■ **Consigne 1**
Répondez à ces questions d'après le texte sur Cegecom :
(a) En quelle année Cegecom a-t-elle été créée ?
(b) Quelle part de l'activité est réalisée en dehors du groupe ?
(c) À quelle date Didier Wasilewski a-t-il pris sa retraite ?
■ **Consigne 2**
Relevez chaque ligne des enregistrements où figure la chaîne « skCircle », en respectant la casse.

■ **Texte source**
◆ ◆ ◆ ◆

«C’est moi, l’historique!» Ce matin-là, alors que Cegecom prépare son 25e anniversaire, Didier Wasilewski déroule ses 25 ans passés chez Cegecom. La création en 1999, l’alliance avec les Allemands VSE et SRLB pour former le groupe Artelis avec un actionnaire allemand et un actionnaire luxembourgeois. Les lettres de noblesse acquise avec force travail pour réaliser 80% de l’activité en dehors du groupe. Le Luxembourg très réactif sur le B2B et l’Allemagne sur le B2C, avec un partage intelligent des ressources et des bonnes idées, confie-t-il, intarissable.
«Aujourd’hui, grâce à notre maison mère», dit celui qui a pris sa retraite le 1er mai, direction le sud et son légendaire soleil, «nous produisons jusqu’à 220.000 clients privés en marque blanche de fibre optique en Allemagne. À Luxembourg, ce marché n’existe plus.»
C’est parce que les Allemands sont en retard, ou à cause de la concurrence?

◆ ◆ ◆ ◆

■ **Données fournies**
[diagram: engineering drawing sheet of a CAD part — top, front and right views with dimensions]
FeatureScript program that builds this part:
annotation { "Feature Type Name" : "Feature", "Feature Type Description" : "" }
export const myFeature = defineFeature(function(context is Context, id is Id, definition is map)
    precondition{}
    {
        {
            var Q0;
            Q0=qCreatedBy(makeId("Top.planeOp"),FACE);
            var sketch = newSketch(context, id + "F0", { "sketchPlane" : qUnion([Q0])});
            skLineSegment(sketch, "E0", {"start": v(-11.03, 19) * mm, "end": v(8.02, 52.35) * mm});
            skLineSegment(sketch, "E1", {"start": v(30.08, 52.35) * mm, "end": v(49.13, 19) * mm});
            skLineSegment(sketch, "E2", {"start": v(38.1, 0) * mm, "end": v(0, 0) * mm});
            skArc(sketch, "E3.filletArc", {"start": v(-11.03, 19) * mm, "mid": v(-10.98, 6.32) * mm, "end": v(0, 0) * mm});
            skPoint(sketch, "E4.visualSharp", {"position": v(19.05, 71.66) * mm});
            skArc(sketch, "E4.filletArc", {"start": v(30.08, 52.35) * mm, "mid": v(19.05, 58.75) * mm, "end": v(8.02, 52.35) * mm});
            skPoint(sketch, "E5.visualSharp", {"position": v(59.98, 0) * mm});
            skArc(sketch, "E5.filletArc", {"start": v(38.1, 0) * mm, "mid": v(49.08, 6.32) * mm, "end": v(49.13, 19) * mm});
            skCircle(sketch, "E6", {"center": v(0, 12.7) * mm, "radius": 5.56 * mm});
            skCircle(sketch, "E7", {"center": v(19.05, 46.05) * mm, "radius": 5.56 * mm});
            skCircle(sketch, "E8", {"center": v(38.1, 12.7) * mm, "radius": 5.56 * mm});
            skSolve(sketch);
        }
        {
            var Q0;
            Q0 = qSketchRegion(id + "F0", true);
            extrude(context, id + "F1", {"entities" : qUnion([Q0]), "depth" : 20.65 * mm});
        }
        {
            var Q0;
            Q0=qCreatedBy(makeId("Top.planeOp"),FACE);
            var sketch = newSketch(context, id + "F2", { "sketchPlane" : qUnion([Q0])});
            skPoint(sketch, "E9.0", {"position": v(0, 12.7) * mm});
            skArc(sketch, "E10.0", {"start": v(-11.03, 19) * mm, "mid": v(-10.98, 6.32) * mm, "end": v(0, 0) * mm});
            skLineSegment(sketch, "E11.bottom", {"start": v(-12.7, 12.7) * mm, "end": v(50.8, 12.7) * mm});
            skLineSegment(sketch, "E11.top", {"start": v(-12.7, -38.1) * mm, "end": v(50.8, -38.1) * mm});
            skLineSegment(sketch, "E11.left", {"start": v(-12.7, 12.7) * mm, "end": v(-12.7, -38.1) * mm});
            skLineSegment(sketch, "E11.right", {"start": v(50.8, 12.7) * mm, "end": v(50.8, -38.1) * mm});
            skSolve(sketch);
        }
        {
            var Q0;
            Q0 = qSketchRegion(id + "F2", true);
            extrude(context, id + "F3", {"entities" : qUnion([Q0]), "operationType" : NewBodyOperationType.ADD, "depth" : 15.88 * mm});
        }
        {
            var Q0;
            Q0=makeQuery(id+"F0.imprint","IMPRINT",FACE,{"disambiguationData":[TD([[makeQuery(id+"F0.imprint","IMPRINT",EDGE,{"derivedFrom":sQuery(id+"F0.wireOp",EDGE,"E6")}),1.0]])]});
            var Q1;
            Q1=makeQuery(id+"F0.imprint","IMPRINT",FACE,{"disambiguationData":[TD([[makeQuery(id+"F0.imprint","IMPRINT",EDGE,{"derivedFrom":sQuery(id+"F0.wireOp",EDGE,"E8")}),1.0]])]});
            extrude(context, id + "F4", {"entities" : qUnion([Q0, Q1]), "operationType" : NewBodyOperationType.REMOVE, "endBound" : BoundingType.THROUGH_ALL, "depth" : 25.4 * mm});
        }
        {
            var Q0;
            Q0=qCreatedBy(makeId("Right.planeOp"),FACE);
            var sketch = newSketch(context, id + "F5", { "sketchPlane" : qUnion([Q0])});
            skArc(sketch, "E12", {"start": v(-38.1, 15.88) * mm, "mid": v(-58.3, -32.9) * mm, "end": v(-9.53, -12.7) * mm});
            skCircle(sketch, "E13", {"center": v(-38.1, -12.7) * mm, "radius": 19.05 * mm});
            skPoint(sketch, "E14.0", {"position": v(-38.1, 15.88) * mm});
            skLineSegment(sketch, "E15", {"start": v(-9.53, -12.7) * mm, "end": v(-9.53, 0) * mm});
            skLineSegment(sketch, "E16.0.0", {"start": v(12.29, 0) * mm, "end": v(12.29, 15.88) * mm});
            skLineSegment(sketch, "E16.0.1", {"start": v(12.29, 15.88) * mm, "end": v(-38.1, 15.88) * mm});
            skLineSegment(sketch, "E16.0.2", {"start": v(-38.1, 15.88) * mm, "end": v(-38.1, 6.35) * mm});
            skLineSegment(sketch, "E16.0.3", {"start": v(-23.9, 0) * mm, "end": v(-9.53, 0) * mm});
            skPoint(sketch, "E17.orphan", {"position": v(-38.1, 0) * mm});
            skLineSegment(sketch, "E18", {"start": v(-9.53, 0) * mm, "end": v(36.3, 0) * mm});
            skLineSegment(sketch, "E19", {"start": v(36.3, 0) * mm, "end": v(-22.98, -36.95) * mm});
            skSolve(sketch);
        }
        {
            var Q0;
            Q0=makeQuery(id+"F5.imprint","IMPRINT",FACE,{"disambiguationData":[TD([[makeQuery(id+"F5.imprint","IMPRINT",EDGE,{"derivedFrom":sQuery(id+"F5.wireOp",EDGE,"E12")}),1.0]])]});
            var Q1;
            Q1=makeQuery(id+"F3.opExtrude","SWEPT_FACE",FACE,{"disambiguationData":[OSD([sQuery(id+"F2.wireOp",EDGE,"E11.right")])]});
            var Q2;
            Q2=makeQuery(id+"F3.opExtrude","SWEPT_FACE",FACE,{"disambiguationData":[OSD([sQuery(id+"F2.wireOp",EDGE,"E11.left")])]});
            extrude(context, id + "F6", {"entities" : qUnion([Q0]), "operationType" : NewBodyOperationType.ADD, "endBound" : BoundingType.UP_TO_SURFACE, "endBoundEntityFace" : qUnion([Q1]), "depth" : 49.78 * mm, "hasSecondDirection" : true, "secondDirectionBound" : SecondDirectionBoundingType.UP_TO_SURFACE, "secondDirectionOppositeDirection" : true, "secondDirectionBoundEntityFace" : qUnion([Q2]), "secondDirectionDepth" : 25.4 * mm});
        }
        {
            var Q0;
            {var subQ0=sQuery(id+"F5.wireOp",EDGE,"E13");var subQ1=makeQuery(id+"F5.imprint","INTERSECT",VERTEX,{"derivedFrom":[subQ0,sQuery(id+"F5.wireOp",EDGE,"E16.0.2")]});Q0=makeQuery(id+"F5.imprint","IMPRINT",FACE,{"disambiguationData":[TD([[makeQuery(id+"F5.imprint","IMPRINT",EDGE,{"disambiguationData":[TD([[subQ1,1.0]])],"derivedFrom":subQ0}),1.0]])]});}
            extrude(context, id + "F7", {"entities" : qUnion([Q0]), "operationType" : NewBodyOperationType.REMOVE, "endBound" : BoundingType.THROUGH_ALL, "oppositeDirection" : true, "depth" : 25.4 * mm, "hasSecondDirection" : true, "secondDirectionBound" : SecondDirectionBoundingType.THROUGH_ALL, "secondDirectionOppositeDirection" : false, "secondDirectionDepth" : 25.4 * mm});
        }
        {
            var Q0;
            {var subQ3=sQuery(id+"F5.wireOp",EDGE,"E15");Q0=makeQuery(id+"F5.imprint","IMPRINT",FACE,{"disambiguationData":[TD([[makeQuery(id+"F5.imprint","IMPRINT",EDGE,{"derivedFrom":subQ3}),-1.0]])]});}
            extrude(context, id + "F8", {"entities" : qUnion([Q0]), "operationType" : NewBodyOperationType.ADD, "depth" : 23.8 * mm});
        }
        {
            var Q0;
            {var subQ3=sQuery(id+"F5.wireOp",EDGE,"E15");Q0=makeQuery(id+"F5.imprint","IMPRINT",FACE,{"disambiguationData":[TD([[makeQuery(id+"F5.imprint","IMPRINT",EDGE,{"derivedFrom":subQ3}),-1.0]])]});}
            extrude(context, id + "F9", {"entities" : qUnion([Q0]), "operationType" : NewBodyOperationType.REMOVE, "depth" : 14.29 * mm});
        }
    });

◆ ◆ ◆ ◆

■ **Bonne réponse 1**
(a) En 1999.
(b) 80 %.
(c) Le 1er mai.

■ **Bonne réponse 2**
            skCircle(sketch, "E6", {"center": v(0, 12.7) * mm, "radius": 5.56 * mm});
            skCircle(sketch, "E7", {"center": v(19.05, 46.05) * mm, "radius": 5.56 * mm});
            skCircle(sketch, "E8", {"center": v(38.1, 12.7) * mm, "radius": 5.56 * mm});
            skCircle(sketch, "E13", {"center": v(-38.1, -12.7) * mm, "radius": 19.05 * mm});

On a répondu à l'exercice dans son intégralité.